··· RECORD EXTRACTS ···
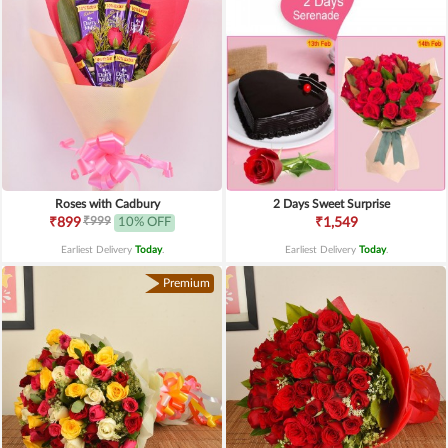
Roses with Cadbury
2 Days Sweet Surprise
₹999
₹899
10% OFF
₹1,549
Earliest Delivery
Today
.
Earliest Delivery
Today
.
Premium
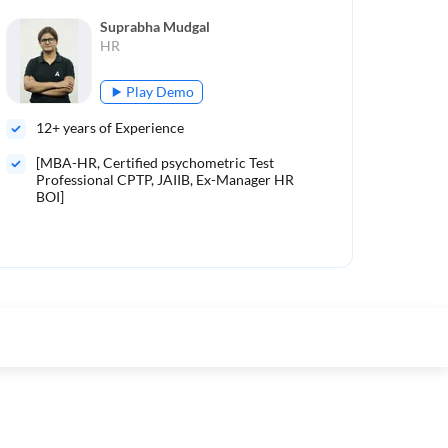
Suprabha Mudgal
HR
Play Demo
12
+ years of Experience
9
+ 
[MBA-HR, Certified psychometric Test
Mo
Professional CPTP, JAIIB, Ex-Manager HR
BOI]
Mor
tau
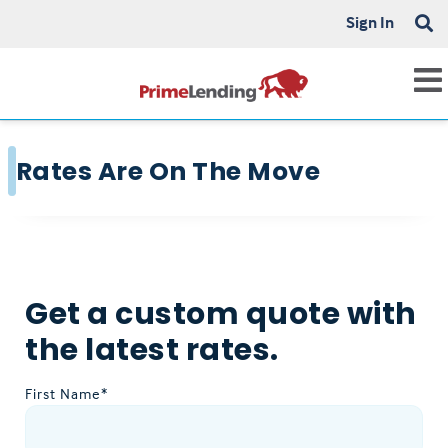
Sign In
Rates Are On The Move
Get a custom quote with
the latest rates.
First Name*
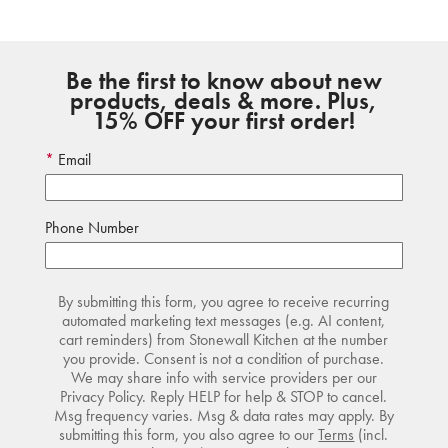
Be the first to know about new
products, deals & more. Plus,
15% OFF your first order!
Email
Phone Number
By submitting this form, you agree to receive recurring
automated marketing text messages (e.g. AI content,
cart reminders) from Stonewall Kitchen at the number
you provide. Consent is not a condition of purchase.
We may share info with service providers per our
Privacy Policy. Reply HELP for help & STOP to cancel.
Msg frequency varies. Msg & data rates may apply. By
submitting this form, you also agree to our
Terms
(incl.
···
··· RECORD EXTRACTS ···
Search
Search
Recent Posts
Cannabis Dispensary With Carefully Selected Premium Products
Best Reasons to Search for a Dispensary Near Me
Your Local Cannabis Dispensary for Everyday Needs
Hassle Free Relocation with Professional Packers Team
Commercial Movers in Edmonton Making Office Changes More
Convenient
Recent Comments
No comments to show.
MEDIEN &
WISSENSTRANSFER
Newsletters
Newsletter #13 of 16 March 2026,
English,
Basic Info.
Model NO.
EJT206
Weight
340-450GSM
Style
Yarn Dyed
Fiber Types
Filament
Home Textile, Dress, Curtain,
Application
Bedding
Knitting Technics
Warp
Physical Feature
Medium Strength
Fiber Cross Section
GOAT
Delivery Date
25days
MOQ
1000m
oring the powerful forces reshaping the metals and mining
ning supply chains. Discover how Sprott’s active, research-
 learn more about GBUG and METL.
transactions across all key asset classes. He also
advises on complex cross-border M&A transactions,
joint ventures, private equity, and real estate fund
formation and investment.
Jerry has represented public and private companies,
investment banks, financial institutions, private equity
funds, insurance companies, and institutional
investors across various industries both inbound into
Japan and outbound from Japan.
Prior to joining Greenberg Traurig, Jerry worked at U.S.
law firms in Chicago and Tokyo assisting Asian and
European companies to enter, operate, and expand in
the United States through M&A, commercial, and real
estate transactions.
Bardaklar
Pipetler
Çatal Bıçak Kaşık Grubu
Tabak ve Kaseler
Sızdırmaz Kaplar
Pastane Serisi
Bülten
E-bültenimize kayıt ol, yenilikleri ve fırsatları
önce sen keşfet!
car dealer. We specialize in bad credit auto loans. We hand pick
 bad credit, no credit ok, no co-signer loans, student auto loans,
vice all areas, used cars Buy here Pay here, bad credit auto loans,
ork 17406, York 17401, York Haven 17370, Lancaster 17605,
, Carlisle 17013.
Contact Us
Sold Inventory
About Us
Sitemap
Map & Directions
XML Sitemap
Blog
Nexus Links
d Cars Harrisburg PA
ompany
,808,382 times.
···
··· RECORD EXTRACTS ···
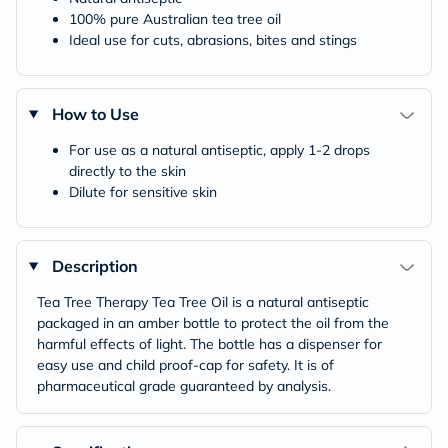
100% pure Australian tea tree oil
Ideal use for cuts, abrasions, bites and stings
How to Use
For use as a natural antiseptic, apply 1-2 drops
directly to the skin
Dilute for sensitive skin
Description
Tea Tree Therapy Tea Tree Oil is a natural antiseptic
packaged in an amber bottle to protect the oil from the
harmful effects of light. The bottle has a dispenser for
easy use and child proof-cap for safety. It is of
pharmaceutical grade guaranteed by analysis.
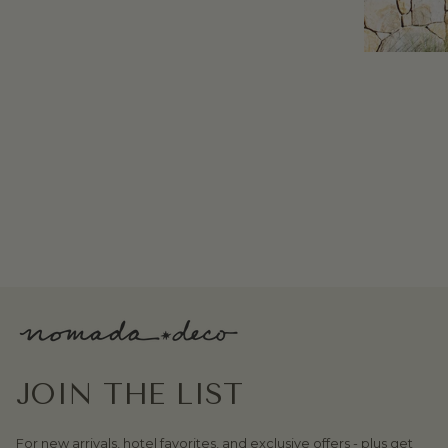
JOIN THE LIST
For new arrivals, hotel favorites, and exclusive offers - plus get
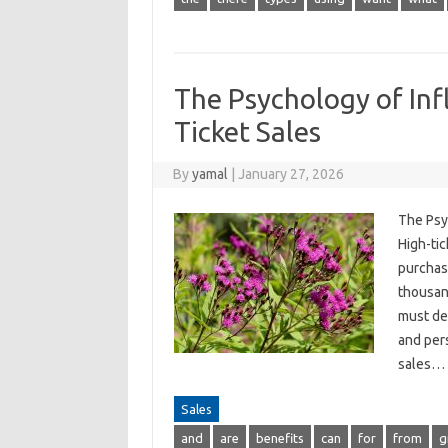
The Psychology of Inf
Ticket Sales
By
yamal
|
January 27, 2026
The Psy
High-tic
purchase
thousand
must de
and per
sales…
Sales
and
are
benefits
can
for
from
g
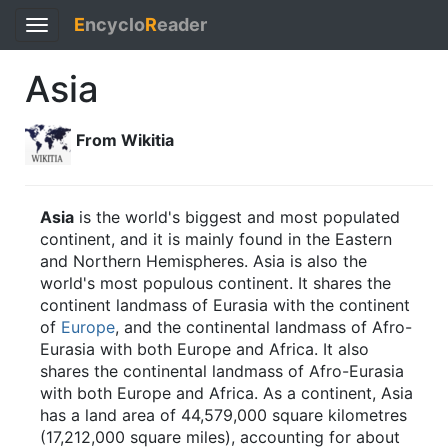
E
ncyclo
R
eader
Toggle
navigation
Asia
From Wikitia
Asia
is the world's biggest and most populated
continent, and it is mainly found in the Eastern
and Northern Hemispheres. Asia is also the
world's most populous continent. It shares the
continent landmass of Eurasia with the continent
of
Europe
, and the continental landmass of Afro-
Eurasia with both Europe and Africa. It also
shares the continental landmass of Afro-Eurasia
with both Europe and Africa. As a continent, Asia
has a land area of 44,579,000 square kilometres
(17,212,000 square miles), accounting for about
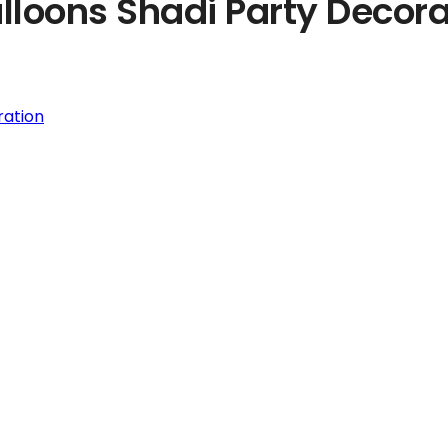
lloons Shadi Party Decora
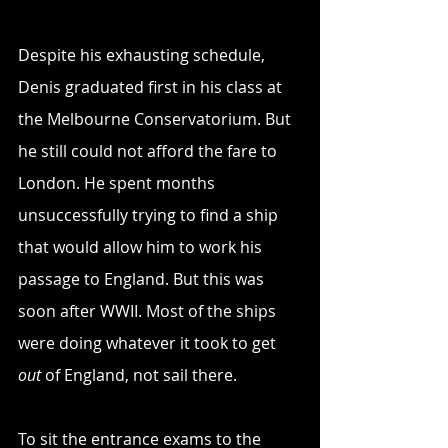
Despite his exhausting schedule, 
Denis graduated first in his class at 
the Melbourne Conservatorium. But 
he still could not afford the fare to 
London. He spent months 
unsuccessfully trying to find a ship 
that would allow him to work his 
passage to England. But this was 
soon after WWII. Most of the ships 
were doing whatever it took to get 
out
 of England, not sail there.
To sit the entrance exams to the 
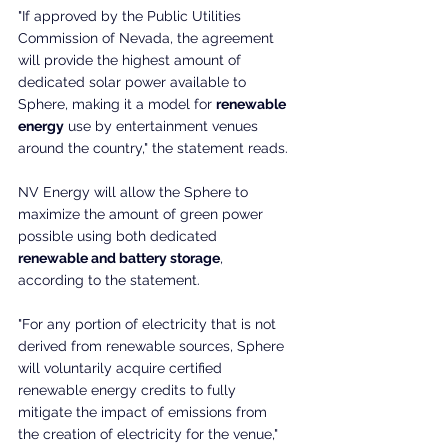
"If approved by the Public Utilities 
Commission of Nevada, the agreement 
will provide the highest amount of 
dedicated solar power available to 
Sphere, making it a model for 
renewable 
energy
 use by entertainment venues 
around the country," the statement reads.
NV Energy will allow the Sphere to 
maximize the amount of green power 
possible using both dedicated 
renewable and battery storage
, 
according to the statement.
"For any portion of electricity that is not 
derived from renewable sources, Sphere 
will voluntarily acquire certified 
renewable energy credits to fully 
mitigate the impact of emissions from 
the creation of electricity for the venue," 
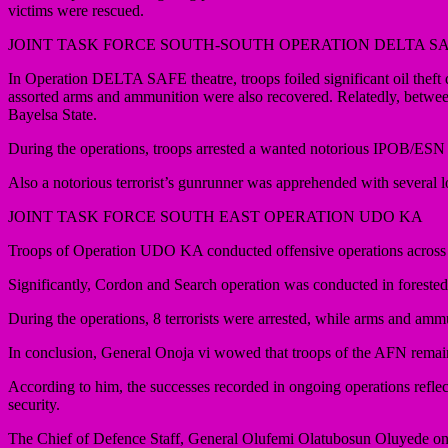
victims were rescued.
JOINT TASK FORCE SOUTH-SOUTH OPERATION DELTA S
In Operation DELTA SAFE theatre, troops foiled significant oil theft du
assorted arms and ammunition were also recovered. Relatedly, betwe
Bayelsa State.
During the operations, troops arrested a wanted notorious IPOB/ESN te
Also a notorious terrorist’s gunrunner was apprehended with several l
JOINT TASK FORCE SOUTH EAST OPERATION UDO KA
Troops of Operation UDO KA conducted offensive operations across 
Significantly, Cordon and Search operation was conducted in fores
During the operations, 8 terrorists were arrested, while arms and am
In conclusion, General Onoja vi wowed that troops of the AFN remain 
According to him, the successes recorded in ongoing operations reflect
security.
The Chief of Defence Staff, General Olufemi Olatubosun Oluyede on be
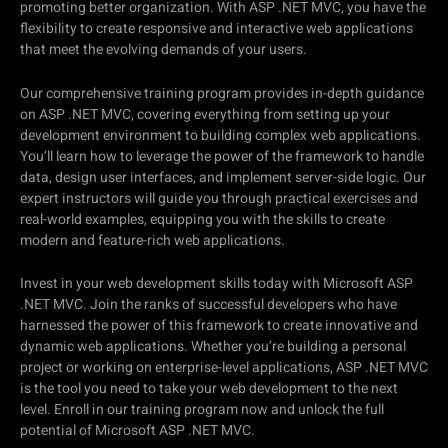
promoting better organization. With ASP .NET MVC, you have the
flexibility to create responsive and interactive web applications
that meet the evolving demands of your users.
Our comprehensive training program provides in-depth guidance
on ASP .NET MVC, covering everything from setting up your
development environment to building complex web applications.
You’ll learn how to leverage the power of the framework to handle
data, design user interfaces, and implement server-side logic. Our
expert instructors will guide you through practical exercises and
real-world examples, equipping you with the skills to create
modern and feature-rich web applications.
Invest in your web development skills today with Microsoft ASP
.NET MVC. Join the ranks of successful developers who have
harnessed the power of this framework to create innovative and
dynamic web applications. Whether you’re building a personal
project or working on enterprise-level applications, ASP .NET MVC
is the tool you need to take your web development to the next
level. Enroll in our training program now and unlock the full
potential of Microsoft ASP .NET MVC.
···
WRITTEN TASK: Can you return, word for word, the part of the data above that opens with the line containing "100% pure Australian tea tree oil" and closes with the line containing "Tea Tree Therapy", including both of those lines?

EXERCISE OUTPUT:
100% pure Australian tea tree oil
Ideal use for cuts, abrasions, bites and stings
How to Use
For use as a natural antiseptic, apply 1-2 drops
directly to the skin
Dilute for sensitive skin
Description
Tea Tree Therapy Tea Tree Oil is a natural antiseptic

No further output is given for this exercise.